Wait. Let me pinch myself. Burger King is forsaking its mascot in favor of food and experience content in its marketing. Gap has admitted that its marketing stinks, especially the mannequin campaign for Old Navy? No, a pinch isn't enough. I need a stiff drink, but only after I let out a loud, obnoxious, self-congratulatory I told you so

The failure of Burger King's and Gap's marketing to do anything more than win industry accolades and new clients for its agencies has been obvious for years, if only to the companies' competitors. Both brands have been poster children for the outdated belief that image trumps reality; it doesn't, of course, and never did, but our era's cool new technologies have enraptured a generation of marketers who just don't understand the mechanics of awareness, interest, intent, and satisfied/repeat purchase.

Gloriously complicated slides and flowcharts make for slick presentations that claim otherwise (supported by pithy Tweets, of course), but the fact is that reality trumps image. Gap's stores were and are stocked with generic clothing at unreasonable and confusingly variable prices, while its salespeople have gotten more disinterested as they've become more rare. Burger King has fallen short on all fronts -- menu variety, consistency of service, quality of store facilities -- while its marketing, like Gap's, pioneered new ways to talk about anything but those realities.

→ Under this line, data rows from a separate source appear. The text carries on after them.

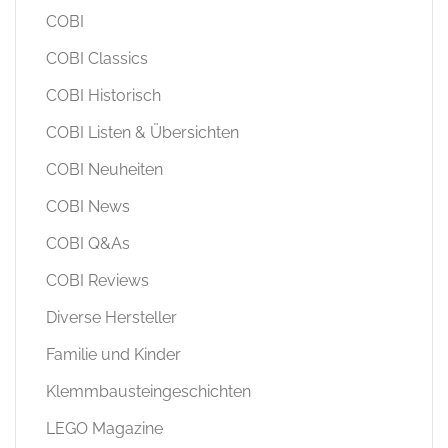
COBI
COBI Classics
COBI Historisch
COBI Listen & Übersichten
COBI Neuheiten
COBI News
COBI Q&As
COBI Reviews
Diverse Hersteller
Familie und Kinder
Klemmbausteingeschichten
LEGO Magazine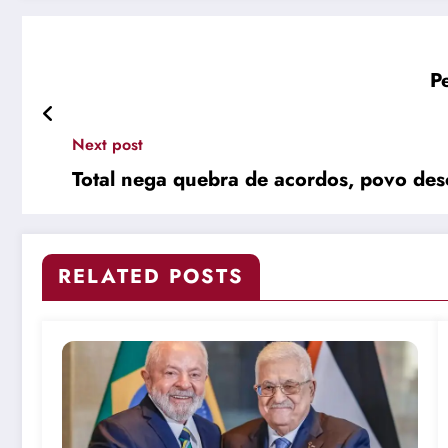
P
Next post
Total nega quebra de acordos, povo 
RELATED POSTS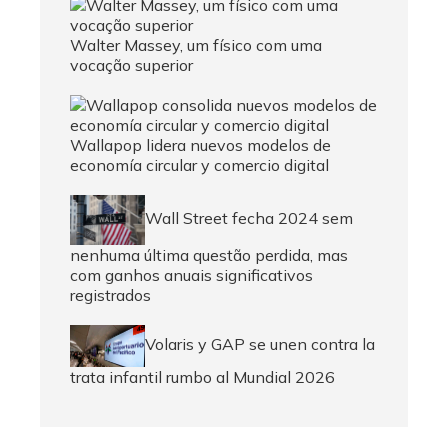
Walter Massey, um físico com uma
vocação superior
Wallapop lidera nuevos modelos de
economía circular y comercio digital
Wall Street fecha 2024 sem
nenhuma última questão perdida, mas
com ganhos anuais significativos
registrados
Volaris y GAP se unen contra la
trata infantil rumbo al Mundial 2026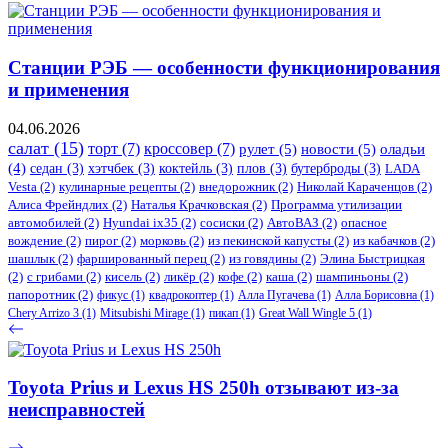
Станции РЭБ — особенности функционирования
и применения
04.06.2026
салат
(15)
торт
(7)
кроссовер
(7)
рулет
(5)
новости
(5)
оладьи
(4)
седан
(3)
хэтчбек
(3)
коктейль
(3)
плов
(3)
бутерброды
(3)
LADA
Vesta
(2)
кулинарные рецепты
(2)
внедорожник
(2)
Николай Караченцов
(2)
Алиса Фрейндлих
(2)
Наталья Крачковская
(2)
Программа утилизации
автомобилей
(2)
​Hyundai ix35
(2)
сосиски
(2)
АвтоВАЗ
(2)
опасное
вождение
(2)
пирог
(2)
морковь
(2)
из пекинской капусты
(2)
из кабачков
(2)
шашлык
(2)
фаршированный перец
(2)
из говядины
(2)
Элина Быстрицкая
(2)
с грибами
(2)
кисель
(2)
ликёр
(2)
кофе
(2)
каша
(2)
шампиньоны
(2)
папоротник
(2)
фикус
(1)
квадрокоптер
(1)
Алла Пугачева
(1)
Алла Борисовна
(1)
Chery Arrizo 3
(1)
Mitsubishi Mirage
(1)
пикап
(1)
Great Wall Wingle 5
(1)
Toyota Prius и Lexus HS 250h отзывают из-за
неисправностей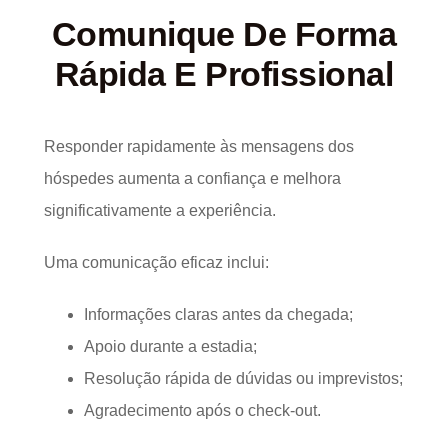
Comunique De Forma
Rápida E Profissional
Responder rapidamente às mensagens dos
hóspedes aumenta a confiança e melhora
significativamente a experiência.
Uma comunicação eficaz inclui:
Informações claras antes da chegada;
Apoio durante a estadia;
Resolução rápida de dúvidas ou imprevistos;
Agradecimento após o check-out.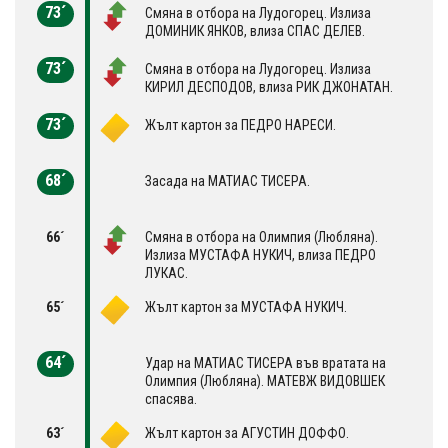
73´
Смяна в отбора на Лудогорец. Излиза
ДОМИНИК ЯНКОВ, влиза СПАС ДЕЛЕВ.
73´
Смяна в отбора на Лудогорец. Излиза
КИРИЛ ДЕСПОДОВ, влиза РИК ДЖОНАТАН.
73´
Жълт картон за ПЕДРО НАРЕСИ.
68´
Засада на МАТИАС ТИСЕРА.
66´
Смяна в отбора на Олимпия (Любляна).
Излиза МУСТАФА НУКИЧ, влиза ПЕДРО
ЛУКАС.
65´
Жълт картон за МУСТАФА НУКИЧ.
64´
Удар на МАТИАС ТИСЕРА във вратата на
Олимпия (Любляна). МАТЕВЖ ВИДОВШЕК
спасява.
63´
Жълт картон за АГУСТИН ДОФФО.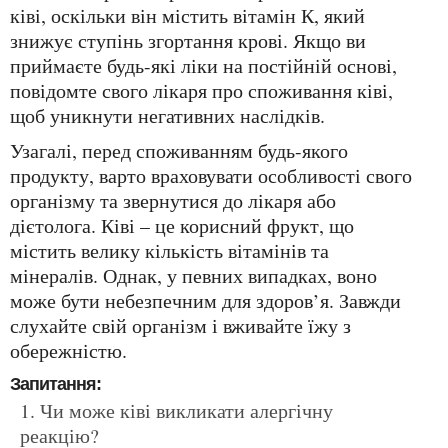
ківі, оскільки він містить вітамін К, який
знижує ступінь згортання крові. Якщо ви
приймаєте будь-які ліки на постійній основі,
повідомте свого лікаря про споживання ківі,
щоб уникнути негативних наслідків.
Узагалі, перед споживанням будь-якого
продукту, варто враховувати особливості свого
організму та звернутися до лікаря або
дієтолога. Ківі – це корисний фрукт, що
містить велику кількість вітамінів та
мінералів. Однак, у певних випадках, воно
може бути небезпечним для здоров’я. Завжди
слухайте свій організм і вживайте їжу з
обережністю.
Запитання:
Чи може ківі викликати алергічну
реакцію?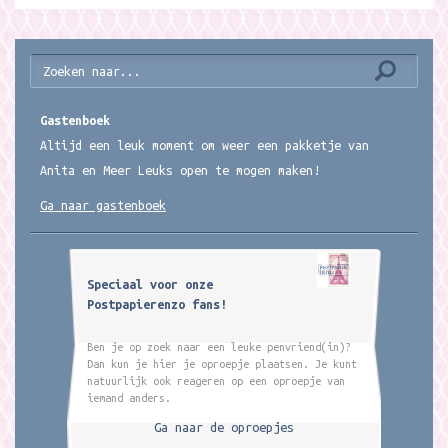
Gastenboek
Altijd een leuk moment om weer een pakketje van
Anita en Meer Leuks open te mogen maken!
Ga naar gastenboek
Speciaal voor onze
Postpapierenzo fans!
Ben je op zoek naar een leuke penvriend(in)?
Dan kun je hier je oproepje plaatsen. Je kunt
natuurlijk ook reageren op een oproepje van
iemand anders.
Ga naar de oproepjes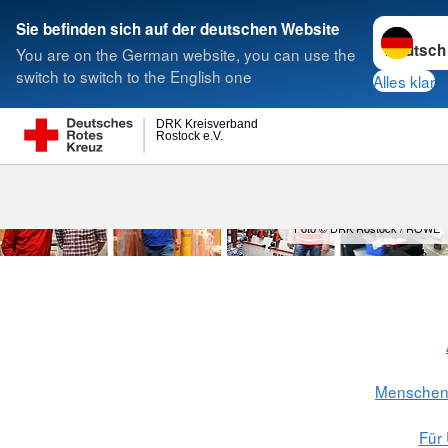
Sprache w
Sie befinden sich auf der deutschen Website
You are on the German website, you can use the
Suche
switch to switch to the English one
Alles klar
DRK Kreisverband
Rostock e.V.
Foto © DRK Rostock / ROWE
Menschen 
Für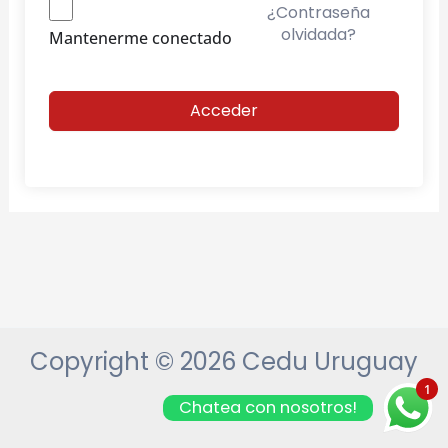
¿Contraseña
olvidada?
Mantenerme conectado
Acceder
Copyright © 2026 Cedu Uruguay
1
Chatea con nosotros!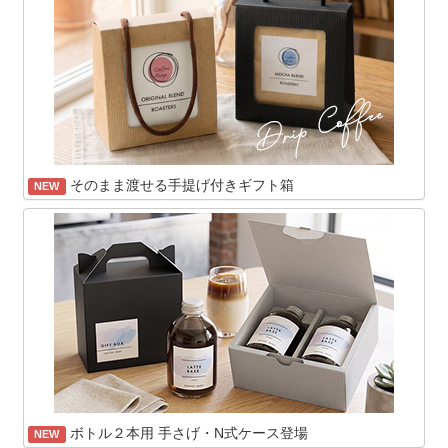
そのまま渡せる手提げ付きギフト箱
NEW
ボトル２本用 手さげ・N式ケース登場
NEW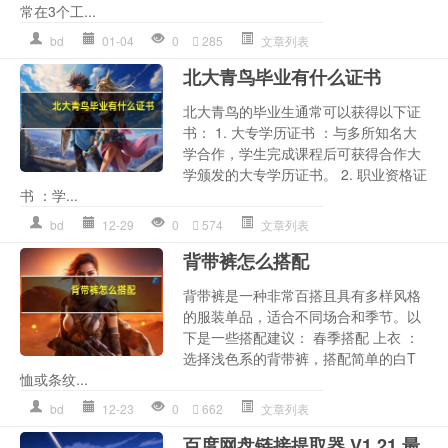
常在3个工...
bd
01-04
0
285
文章列表
北大青鸟毕业有什么证书
北大青鸟的毕业生通常可以获得以下证
书： 1. 大专学历证书 ：与多所知名大
学合作，学生完成课程后可获得合作大
学颁发的大专学历证书。 2. 职业资格证
书 ：学...
bd
12-29
0
574
文章列表
背带裤怎么搭配
背带裤是一种非常百搭且具有多样风格
的服装单品，适合不同场合和季节。以
下是一些搭配建议： 春季搭配 上衣 ：
选择浅色系的背带裤，搭配简单的白T
恤或条纹...
bd
12-23
0
662
文章列表
百度网盘链接提取器 V1.21 最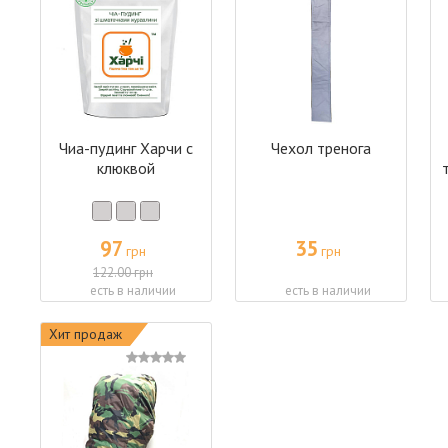
Чиа-пудинг Харчи с
Чехол тренога
клюквой
97
35
грн
грн
122.00 грн
есть в наличии
есть в наличии
Хит продаж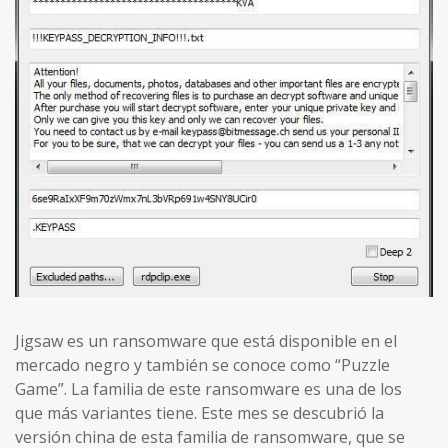
Jigsaw es un ransomware que está disponible en el
mercado negro y también se conoce como “Puzzle
Game”. La familia de este ransomware es una de los
que más variantes tiene. Este mes se descubrió la
versión china de esta familia de ransomware, que se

Reality doesn't have to be boring, any more than functionality is inherently uninspiring. It has always been easier for marketers to come up with things that aren’t true, and to focus instead on telling consumers what they want to see and hear. It's less creative than it's lazy. What's hard is to address reality...improve it, and make it unique in one way(s) or another...and then creatively make it funny, attractive, sexy, meaningful, and memorable, depending on the nature of that reality and the needs of consumers.

Gap and Burger King checked out of that business necessity a few years ago and the marketing world saluted them for it. Bold branding experimenters, they were. Celebrity spreads in fashion magazines. Odd videos on YouTube. The Old Navy stuff has been exquisitely horrible for the past few years, ever since Morgan Fairchild and other has-been stars showed up in its holiday ads. The latest mannequin spots were not only ineffective but derivative of a set of freaky Japanese-language shorts from the early 2000s called Oh! Mikey.

Simply put, what did any of this have to do with selling clothing or burgers?

Nothing, judging by the business results. I'm sure there are lots of new marketing evangelists busily debating how to interpret these latest moves (Burger King has publicly reserved its right to revive the King at any time) but the conclusions at the brands couldn't be clearer than their statements and intended actions. If the stuff was working, they wouldn't stop doing it.

I used to think that such news wouldn't happen until Hell froze over first, but I was wrong. It might have been comfortable for the marketers to ignore reality for a good while, but it caught up with them from the business side. They couldn't avoid the fact that reality trumps image or, better put, image is derivative of reality, not versa visa. Branding is a narrative of a business, not a parallel storyline.

I'm encouraged. Maybe now Gap and Burger King can get to the truly hard work of creating real brands with sustainable and measurable purpose. Now that hell has frozen over, the only way things can go is up.